Bir doğa olayı olan depremin önüne geçebilmenin elbette mümkün olmadığını belirten Biçer, “Asıl hedef, doğa olaylarının doğal afete dönüşmesinin önüne geçmek, yer hareketlerine ve zemine uygun yapı üretebilmek, depremi tehlike olmaktan çıkartmaktır. Depremler ve diğer felaketler yaşandığı günlerde gündemi meşgul etmekte, önlemler sıralanmakta ancak bir süre sonra unutulmaktadır.”
İMO Adana Şubesi olarak, 27 Haziran 1998 Adana- Ceyhan depreminin yıldönümünde başta Ceyhan olmak üzere bölgemizin yaşadığı büyük acının unutulmamasını isteyen Biçer, şunları söyledi:
“Amacımız yaşanan acıları depreştirmek değildir. Biz Adana- Ceyhan depreminin 16. yılında, insan hayatına mal olan şartların ortadan kaldırılması gerekliliğine işaret etmekteyiz; depremlerde yapının dayanıksızlığının neden olduğu can kayıplarının yaşanmamasını istemekteyiz. Amacımız, depreme karşı toplumsal bilinç oluşturmaya çalışmak ve siyasi erki olası depremlere karşı önlem almaya çağırmaktır. Biliyoruz ki, yaşamın ve insan hayatının savunulduğu bir şehir ve bir ülke için mücadele etmek aynı zamanda yaşanan felaketlerin, unutuşa karşı koyarak toplumsal bellekten silinmemesini temin etmeyi de içerir.
Biz, aynı zamanda deprem önlemleri adı altında depreme karşı kentlerimizi, binalarımızı hazır hale getirmek iddiasıyla başlatılan kentsel dönüşüm projelerinin tarif edilen amaca ne kadar hizmet edeceğini de sorgulamaktayız.

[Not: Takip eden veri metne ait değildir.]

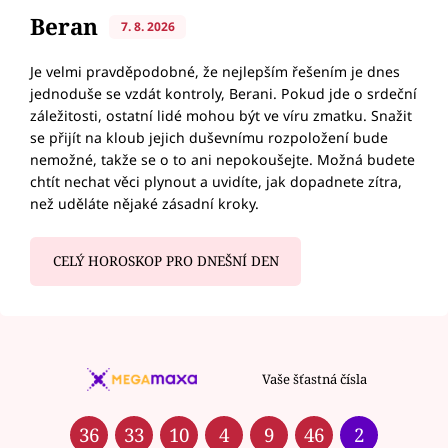
Beran
7. 8. 2026
Je velmi pravděpodobné, že nejlepším řešením je dnes
jednoduše se vzdát kontroly, Berani. Pokud jde o srdeční
záležitosti, ostatní lidé mohou být ve víru zmatku. Snažit
se přijít na kloub jejich duševnímu rozpoložení bude
nemožné, takže se o to ani nepokoušejte. Možná budete
chtít nechat věci plynout a uvidíte, jak dopadnete zítra,
než uděláte nějaké zásadní kroky.
CELÝ HOROSKOP PRO DNEŠNÍ DEN
Vaše šťastná čísla
36
33
10
4
9
46
2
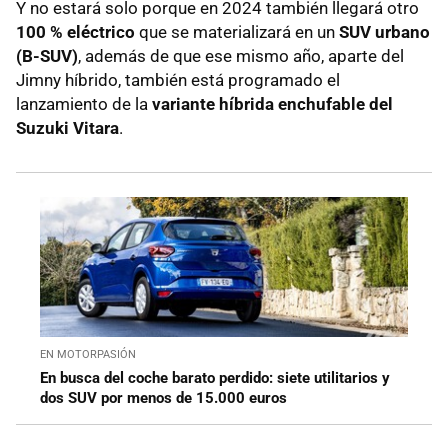
Y no estará solo porque en 2024 también llegará otro
100 % eléctrico
que se materializará en un
SUV urbano
(B-SUV)
, además de que ese mismo año, aparte del
Jimny híbrido, también está programado el
lanzamiento de la
variante híbrida enchufable del
Suzuki Vitara
.
EN MOTORPASIÓN
En busca del coche barato perdido: siete utilitarios y
dos SUV por menos de 15.000 euros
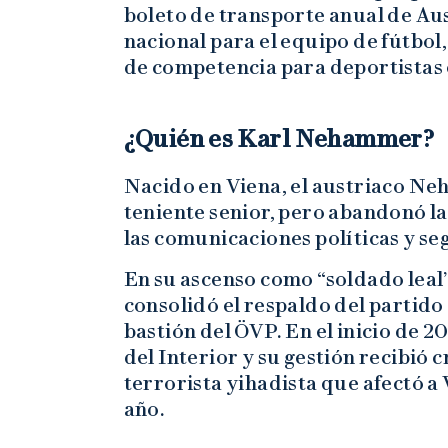
boleto de transporte anual de Aus
nacional para el equipo de fútbol,
de competencia para deportistas 
¿Quién es Karl Nehammer?
Nacido en Viena, el austriaco Ne
teniente senior, pero abandonó la
las comunicaciones políticas y se
En su ascenso como “soldado leal”
consolidó el respaldo del partido 
bastión del ÖVP. En el inicio de 2
del Interior y su gestión recibió c
terrorista yihadista que afectó 
año.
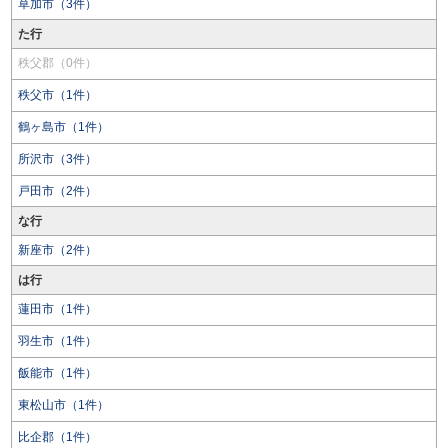
草加市（3件）
た行
秩父郡（0件）
秩父市（1件）
鶴ヶ島市（1件）
所沢市（3件）
戸田市（2件）
な行
新座市（2件）
は行
蓮田市（1件）
羽生市（1件）
飯能市（1件）
東松山市（1件）
比企郡（1件）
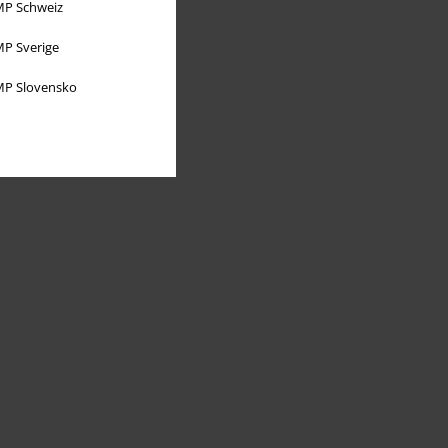
P Schweiz
P Sverige
P Slovensko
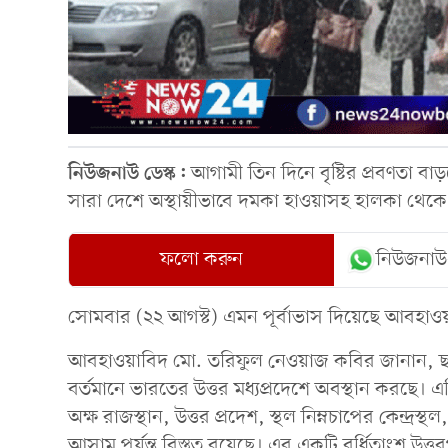
নিউজনাউ ডেস্ক:
আগামী তিন দিনে বৃষ্টির প্রবণতা 
সারা দেশে অস্থায়ীভাবে দমকা হাওয়াসহ হালকা থেকে মা
ফলো করুন
নিউজনাউ
সোমবার (২২ আগস্ট) এমন পূর্বাভাস দিয়েছে আবহা
আবহাওয়াবিদ মো. তরিফুল নেওয়াজ কবির জানান, ছত্তী
বর্তমানে ভারতের উত্তর মধ্যপ্রদেশে অবস্থান করছে। এটি
অক্ষ রাজস্থান, উত্তর প্রদেশ, স্থল নিম্নচাপের কেন্দ্রস্থ
আসাম পর্যন্ত বিস্তৃত রয়েছে। এর একটি বর্ধিতাংশ উত্ত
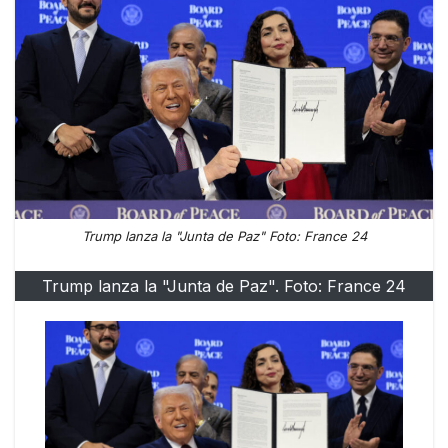
Trump lanza la "Junta de Paz" Foto: France 24
Trump lanza la "Junta de Paz". Foto: France 24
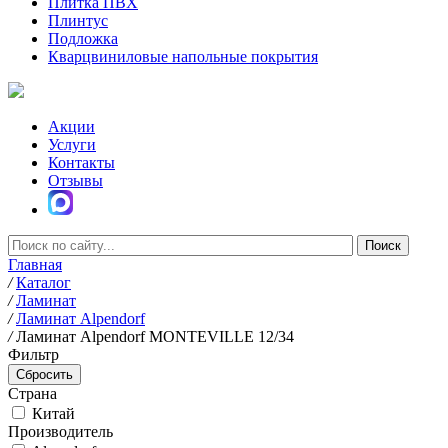
Плитка ПВХ
Плинтус
Подложка
Кварцвиниловые напольные покрытия
Акции
Услуги
Контакты
Отзывы
Главная
/
Каталог
/
Ламинат
/
Ламинат Alpendorf
/
Ламинат Alpendorf MONTEVILLE 12/34
Фильтр
Страна
Китай
Производитель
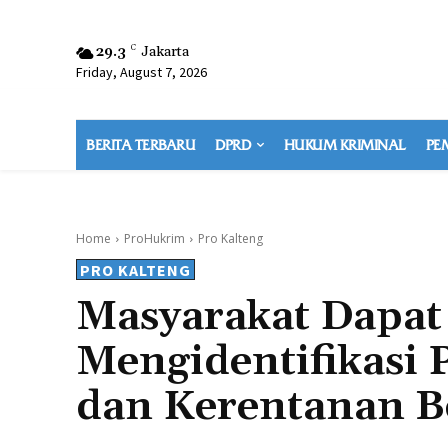
29.3
C
Jakarta
Friday, August 7, 2026
BERITA TERBARU
DPRD
HUKUM KRIMINAL
PE
Home
ProHukrim
Pro Kalteng
PRO KALTENG
Masyarakat Dapat 
Mengidentifikasi 
dan Kerentanan 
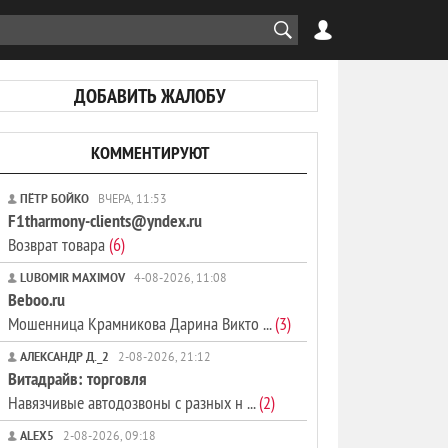
ДОБАВИТЬ ЖАЛОБУ
КОММЕНТИРУЮТ
ПЁТР БОЙКО
ВЧЕРА, 11:53
F1tharmony-clients@yndex.ru
Возврат товара
(6)
LUBOMIR MAXIMOV
4-08-2026, 11:08
Beboo.ru
Мошенница Крамникова Дарина Викто ...
(3)
АЛЕКСАНДР Д._2
2-08-2026, 21:12
Витадрайв: торговля
Навязчивые автодозвоны с разных н ...
(2)
ALEX5
2-08-2026, 09:18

Ülkemizde, kentsel dönüşüm projeleri kapsamında, kentsel değerler, kentlilerin ortak kullanım alanları, kent merkezinde bulunan yüksek rant sağlayacak alanlar, kıyılar, meralar, stadyum alanları, kışlaklar, sit alanları ve benzeri tüm varlıklar sermaye gruplarının kullanımına açılmaktadır. Teknik, bilimsel ve mesleki gereklilikler kar hırsı nedeniyle göz ardı edilmektedir. Kamusal ve yargısal denetim askıya alınmaktadır. Meslek odalarının kamu adına yaptığı denetim ortadan kaldırılmaktadır.”
“YAPI DENETİMİ NİTELİKLİ HALE GELMELİ”
İMO’nun tüm bu olumsuzluklara itiraz ettiğini, Türkiye’nin deprem gerçeği ile yüzleşmesi, deprem önlemlerine öncelik verilmesi, kamu dâhil bütün inşaatların denetime tabi tutulması, kâr ve para hırsının değil insani ihtiyaçların belirleyici olması gerektiğini düşündüğünü ve bunun için çalıştığını vurgulayan Biçer, “İMO Adana Şubesi olarak, bilimsel-mesleki bilgi ve gerekliliklere dayanarak, depremin yıkıcı etkisinin ancak yapı üretiminin ve yapı denetiminin nitelikli hale getirilmesi ile azaltılabileceğini savunmaktayız; bundan sonra da savunmaya devam edeceğiz” diye konuştu.